The rates for both are incredibly high. 40% of LGBTQ youth say that they have “seriously considered” suicide in the last year and as much as 40% of unhoused youth are LGBTQ.

This is an ongoing tragedy that deserves our full attention.

Here’s what we should do about it:

1) Start by recognizing that these two issues are connected. Housing insecurity leads to a spike in anxiety as well as exposure to harmful environments, like abusive relationships or human trafficking. Stabilizing housing is the key to being able to deliver social services, but it’s also the key to the people who need those services actually being able to hear and receive them. As a pastor in Harnett County who focuses his ministry on housing told me, “Until you take people out of survival mode, there’s no reaching them. They can’t hear you about anything else.”

2) Fully fund our Housing Choice Vouchers. This would be a game-changer not just for youth homelessness, but for folks living in poverty all across the country. It’s going to be a big part of our affordable housing agenda — more to come.

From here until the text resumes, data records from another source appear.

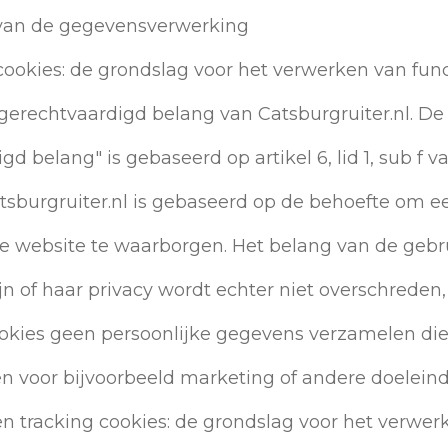
 van de gegevensverwerking
cookies: de grondslag voor het verwerken van fun
 gerechtvaardigd belang van Catsburgruiter.nl. D
gd belang" is gebaseerd op artikel 6, lid 1, sub f 
tsburgruiter.nl is gebaseerd op de behoefte om 
e website te waarborgen. Het belang van de gebru
n of haar privacy wordt echter niet overschreden
ookies geen persoonlijke gegevens verzamelen die
 voor bijvoorbeeld marketing of andere doelein
en tracking cookies: de grondslag voor het verwer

3) Give young people greater access to mental health services through their schools. We should ensure that our schools have sufficient psychologists, nurses, social workers, and counselors to meet with every student in need of their services. This is legislation I’ve supported and we’ve made some progress, but we have more to do and should make it a priority — especially with all our students coming back from experiencing a pandemic.

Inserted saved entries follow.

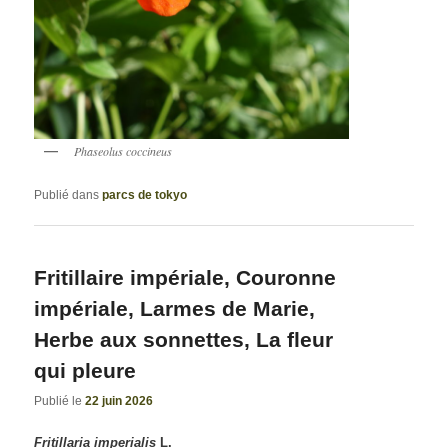
Phaseolus coccineus
Publié dans
parcs de tokyo
Fritillaire impériale, Couronne
impériale, Larmes de Marie,
Herbe aux sonnettes, La fleur
qui pleure
Publié le
22 juin 2026
Fritillaria imperialis
L.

4) Strengthen the Runaway and Homeless Youth Act. The Act was passed in 1974. We should expand its protections to young people who are highly vulnerable to human trafficking — like our LGBTQ youth — and authorize funding for state and local programs to help provide transitional housing with mental and physical health care and crisis intervention for homeless youth.

5) Pass the Tyler Clementi Higher Education Anti-Harassment Act, which would require colleges and universities receiving federal student aid funding to enact an anti-harassment policy and would establish a grant program to support those programs.

6) Reauthorize the Violence Against Women Act with new provisions to include protections for LGBTQ individuals, particularly survivors of domestic violence, stalking, and sexual assault.

7) Ban so-called “conversion therapy” — a fraudulent practice that has harmed hundreds of thousands of young people — by passing the Therapeutic Fraud Prevention Act.

8 ) Stand up to legislative bullies. Over the last seven years in the state Senate, I’ve seen repeated attacks — from HB2 to recent anti-trans legislation — from legislators who think they can score a few points by demeaning people. I am simply never, ever going to give those guys an inch.

And while we’re on the subject of ensuring dignity and equality for our LGBTQ community, let’s do two more things:

1) Pass the Equality Act

It’s a simple principle: No one should lose a job or a home or access to services because of who they love.

This bill would amend the Civil Rights Act of 1964 to include sexual orientation and gender identity as protected classes with respect to discrimination in employment, housing, public accommodations, education, and federal programs.

Foster care is a good example of why we need this bill. LGBTQ youth are more likely than average to be foster children but many states still allow discrimination by agencies that refuse to place or provide services to those children.

This bill has passed the House on a bipartisan basis and is now stuck in the Senate.

2) End outdated restrictions on blood donation

These restrictions aren’t based on science and only serve to perpetuate stigma about the LGBTQ community.

Ending those restrictions would also expand the pool of eligible blood donors by more than 4 million people. It would literally help save lives.

This policy was put in place in 1983, when there was no way to screen blood for HIV. Today, all donated blood is screened, which makes this policy simply an outdated and harmful relic.